By Julia Pastor | That Switzerland’s living and finance standards are a separate case, having little to do with the rest of Europe is nothing new. The proposal of a national minimum wage of €3,300 to allow Swiss employees with a lower purchasing power to live “decently” is but one more evidence of this fact.
While Europe tries to adapt itself to budget severity, sacrificing even their workers’ salary by freezing or cutting them, the trade unions of the European tax haven par-excellence have collected 111.000 signatures to demand that the Constitution ensures a minimum wage of 22 francs per hour, which means CFH4,000 or €3,300 monthly for around 400,000 disadvantaged employees.
According to the Union Syndicale Suisse (USS),
“more than a half of national employees are not protected by a collective agreement and, consequently, neither are their salaries.” Also, they add, “the wage that these workers receive is not enough to even meet their basic needs, sometimes being forced to turn to social benefits.”
The labour union initiative, called ‘For the protection of a fair salary’ has come up against Swiss employers’ opinion –at least, in this point Switzerland does work like the rest of Europe, except for the employers’ arguments that can be found somewhat surprising. The Union Patronale Suisse (UPS) thinks that
“a national minimum wage is a bad solution(…) there are very important regional differences within the salary levels and standards of livings […] In some areas CFH4,000 can be enough to have a decent life, while in cities such as Zurich, CFH 5,000 or €4,100 could not always be enough. For example, in Lake Zurich the square meter is paid at around €20,000. Furthermore, trade unions’ proposal is based on a family model with just one member working, but the more frequent pattern is a household receiving two salaries,” explains an UPS’s spokeswoman.
In Spain, the national minimum wage (NMW) was frozen at the end of 2011 for the first time in its 45 years history “because of the general economic situation,” as the government informed the trade unions.
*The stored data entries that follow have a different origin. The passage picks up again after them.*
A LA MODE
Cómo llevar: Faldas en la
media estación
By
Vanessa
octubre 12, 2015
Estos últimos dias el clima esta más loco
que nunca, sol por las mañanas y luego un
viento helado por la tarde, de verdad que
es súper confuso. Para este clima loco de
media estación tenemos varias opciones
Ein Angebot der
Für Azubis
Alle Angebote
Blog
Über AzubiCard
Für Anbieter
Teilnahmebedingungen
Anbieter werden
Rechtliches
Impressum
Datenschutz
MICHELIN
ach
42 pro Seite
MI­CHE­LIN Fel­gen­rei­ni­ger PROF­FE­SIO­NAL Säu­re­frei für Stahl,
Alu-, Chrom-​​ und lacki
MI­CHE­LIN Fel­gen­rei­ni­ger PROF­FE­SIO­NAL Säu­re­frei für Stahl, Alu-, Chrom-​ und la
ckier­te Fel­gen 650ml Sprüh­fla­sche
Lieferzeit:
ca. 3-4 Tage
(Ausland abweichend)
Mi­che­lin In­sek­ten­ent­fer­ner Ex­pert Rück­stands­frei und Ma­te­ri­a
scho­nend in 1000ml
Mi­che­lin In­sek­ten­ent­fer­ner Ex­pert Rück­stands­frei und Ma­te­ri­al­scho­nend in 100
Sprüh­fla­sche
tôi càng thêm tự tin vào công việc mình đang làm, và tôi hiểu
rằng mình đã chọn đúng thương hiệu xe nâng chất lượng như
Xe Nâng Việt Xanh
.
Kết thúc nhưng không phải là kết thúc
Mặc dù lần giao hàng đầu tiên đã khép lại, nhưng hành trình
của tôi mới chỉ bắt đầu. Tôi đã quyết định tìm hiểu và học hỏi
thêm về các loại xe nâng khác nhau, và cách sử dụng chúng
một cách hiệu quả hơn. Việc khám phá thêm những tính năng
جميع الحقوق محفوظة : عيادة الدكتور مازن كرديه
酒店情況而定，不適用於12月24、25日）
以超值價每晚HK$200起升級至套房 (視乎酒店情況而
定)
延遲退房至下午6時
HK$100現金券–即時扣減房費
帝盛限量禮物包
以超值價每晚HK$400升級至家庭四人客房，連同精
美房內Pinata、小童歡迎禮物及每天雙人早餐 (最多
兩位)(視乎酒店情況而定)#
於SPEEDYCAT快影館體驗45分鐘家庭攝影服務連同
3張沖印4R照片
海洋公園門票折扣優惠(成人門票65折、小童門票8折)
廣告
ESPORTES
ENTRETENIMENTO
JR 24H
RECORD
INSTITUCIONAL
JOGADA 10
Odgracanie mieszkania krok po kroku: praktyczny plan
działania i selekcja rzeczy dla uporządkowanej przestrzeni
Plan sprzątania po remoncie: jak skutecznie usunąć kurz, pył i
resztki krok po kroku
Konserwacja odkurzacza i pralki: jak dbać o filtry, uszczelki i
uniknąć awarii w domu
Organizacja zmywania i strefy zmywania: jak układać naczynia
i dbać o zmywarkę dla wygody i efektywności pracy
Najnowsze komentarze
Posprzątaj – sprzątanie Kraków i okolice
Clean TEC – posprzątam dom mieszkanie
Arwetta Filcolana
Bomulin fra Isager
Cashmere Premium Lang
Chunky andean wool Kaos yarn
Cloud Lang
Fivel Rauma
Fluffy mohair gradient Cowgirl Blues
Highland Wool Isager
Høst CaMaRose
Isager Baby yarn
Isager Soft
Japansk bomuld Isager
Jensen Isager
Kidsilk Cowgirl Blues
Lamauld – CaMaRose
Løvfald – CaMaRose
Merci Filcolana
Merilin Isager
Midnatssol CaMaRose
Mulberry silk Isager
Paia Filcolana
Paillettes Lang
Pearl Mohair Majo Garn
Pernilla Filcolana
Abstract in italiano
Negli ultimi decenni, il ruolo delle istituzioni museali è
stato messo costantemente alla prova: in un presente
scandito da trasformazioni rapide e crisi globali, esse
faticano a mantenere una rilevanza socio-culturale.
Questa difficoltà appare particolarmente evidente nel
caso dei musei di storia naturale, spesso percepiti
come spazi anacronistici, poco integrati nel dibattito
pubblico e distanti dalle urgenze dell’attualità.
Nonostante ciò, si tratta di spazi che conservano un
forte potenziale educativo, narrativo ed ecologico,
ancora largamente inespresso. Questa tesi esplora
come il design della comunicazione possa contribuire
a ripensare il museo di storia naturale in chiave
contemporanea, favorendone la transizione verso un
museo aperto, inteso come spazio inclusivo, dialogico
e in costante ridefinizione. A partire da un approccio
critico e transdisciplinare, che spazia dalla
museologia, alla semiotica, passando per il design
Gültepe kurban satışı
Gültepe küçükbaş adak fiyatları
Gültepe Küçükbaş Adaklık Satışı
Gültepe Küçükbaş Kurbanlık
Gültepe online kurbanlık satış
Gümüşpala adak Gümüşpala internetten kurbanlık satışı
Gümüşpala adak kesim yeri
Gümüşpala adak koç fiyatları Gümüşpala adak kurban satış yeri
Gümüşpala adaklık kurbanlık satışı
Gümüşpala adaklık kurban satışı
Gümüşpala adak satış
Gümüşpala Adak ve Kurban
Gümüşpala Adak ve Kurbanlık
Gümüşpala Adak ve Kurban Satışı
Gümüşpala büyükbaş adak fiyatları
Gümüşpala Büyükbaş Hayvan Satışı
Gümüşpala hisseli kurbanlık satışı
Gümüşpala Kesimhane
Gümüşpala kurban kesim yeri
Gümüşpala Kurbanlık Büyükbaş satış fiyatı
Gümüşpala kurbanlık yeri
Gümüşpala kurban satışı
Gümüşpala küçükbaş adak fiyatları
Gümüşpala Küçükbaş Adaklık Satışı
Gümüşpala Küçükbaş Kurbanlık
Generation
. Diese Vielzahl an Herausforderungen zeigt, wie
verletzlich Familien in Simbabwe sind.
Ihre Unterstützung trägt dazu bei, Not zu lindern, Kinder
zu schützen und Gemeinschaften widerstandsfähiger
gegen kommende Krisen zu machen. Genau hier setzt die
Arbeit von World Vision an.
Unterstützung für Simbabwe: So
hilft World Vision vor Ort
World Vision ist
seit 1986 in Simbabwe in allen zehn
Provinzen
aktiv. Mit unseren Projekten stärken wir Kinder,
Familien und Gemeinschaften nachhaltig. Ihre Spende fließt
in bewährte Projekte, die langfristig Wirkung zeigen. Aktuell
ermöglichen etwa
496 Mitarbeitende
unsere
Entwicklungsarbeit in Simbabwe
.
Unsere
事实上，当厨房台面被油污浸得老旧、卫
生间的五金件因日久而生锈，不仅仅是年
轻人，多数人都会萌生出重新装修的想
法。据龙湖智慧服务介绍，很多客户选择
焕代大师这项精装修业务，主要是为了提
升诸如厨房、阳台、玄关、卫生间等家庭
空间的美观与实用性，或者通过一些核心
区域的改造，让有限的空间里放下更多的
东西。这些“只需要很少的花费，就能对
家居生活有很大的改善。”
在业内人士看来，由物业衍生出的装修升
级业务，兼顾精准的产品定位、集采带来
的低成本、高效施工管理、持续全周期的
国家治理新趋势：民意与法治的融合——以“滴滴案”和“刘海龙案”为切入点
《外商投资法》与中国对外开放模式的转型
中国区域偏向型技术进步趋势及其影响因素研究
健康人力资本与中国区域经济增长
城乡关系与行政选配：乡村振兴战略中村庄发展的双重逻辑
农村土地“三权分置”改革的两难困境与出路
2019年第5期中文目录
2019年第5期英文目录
Thus, the NMW has been fixed at €641.
There are minimum wages in Europe even more discouraging than the Spanish one. In Portugal and Slovakia they stand at €485 and €317, respectively –curiously enough, the Greek minimum wage exceeds the €700– but the reality is that in the rest of Europe, far from the almost unreal figure proposed in Switzerland, employees receive a very reasonable NMW: The Netherlands set a minimum wage of €1,424 monthly, a bit lower than the €1,499 of Ireland and Belgium; in France, from January of 2011, the basic salary is €1,365; in the UK, the agreed figure is €1.232, and in Austria gets almost up to €1,000.
Other countries like Germany, Italy or the Scandinavian ones have not established a minimum wage. Particularly, the German trade unions and the employers association are working in an accord on a NMW, in fact in two of them: one for East Germany, of about €6.89 per hour, and another for the West, of €7.79, which would give around €1,200 a month.